▸ **Text section**

I. Essential Debt collection Laws
Rhode Island has a relatively small bar of attorneys that concentrate their practice in debt collection. Much of the practice has not changed in many years. The State Courts still maintain all files on “paper only,” creating special challenges for the practitioner who is trying to accommodate client demands and technological expectations. The laws are primarily statutory, with some long-standing common law. As a small state, only a few cases are decided by the Supreme Court each year, making case law sparse, particularly in the collection area.

▸ **Task instructions**
1. Say whether each statement agrees with the passage on Rhode Island debt collection law, answering yes or no and quoting the words of the passage that decide it. (a) Rhode Island has a large bar of attorneys who concentrate on debt collection. (b) Rhode Island's laws in this area are primarily statutory. (c) The Supreme Court decides many cases each year, so collection case law is plentiful.
2. Carry the passage on Rhode Island debt collection law forward, starting after its last sentence.

▸ **Material**
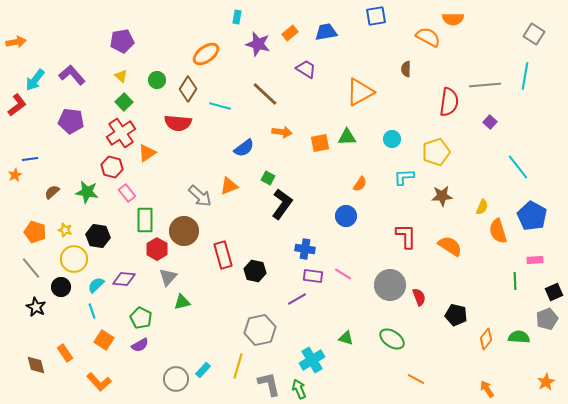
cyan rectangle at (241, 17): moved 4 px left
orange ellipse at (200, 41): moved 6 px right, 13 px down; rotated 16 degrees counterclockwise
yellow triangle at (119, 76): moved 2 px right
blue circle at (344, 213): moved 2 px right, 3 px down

▸ **Replies**
1.
(a) No: "Rhode Island has a relatively small bar of attorneys that concentrate their practice in debt collection."
(b) Yes: "The laws are primarily statutory, with some long-standing common law."
(c) No: "only a few cases are decided by the Supreme Court each year, making case law sparse, particularly in the collection area."

2.
A. Statute of limitations
While RI has several different limitation periods for other causes of actions, in nearly all collection actions the statute is ten years. Rhode Island General Laws (RIGL) section 9-1-13 is the applicable statute for all contracts, book accounts, charge accounts and similar actions. It is basically the “catch all” statute. Since these collection actions do not fall under any other specific statute, the “catch all” applies. The statute commences to run at the execution of the contract or opening of an account and re-starts each time a payment is made. In a recent US District Court decision, at least one Judge found that the longer RI statute applied, when confronted with debtor’s allegation that the shorter statute from the state of residence of the creditor applied. Florenzano v.LVNV Funding LLC, 062912 RIDC, CA 11-178M
B. Foreign Judgments
The Uniform Enforcement of Foreign Judgments Act has been adopted in RI. This, essentially, requires the filing of an affidavit, together with an exemplified copy of the foreign judgment. Absent a successful challenge to either the originating Court’s jurisdiction or service of the summons and complaint, the judgment may be enforced.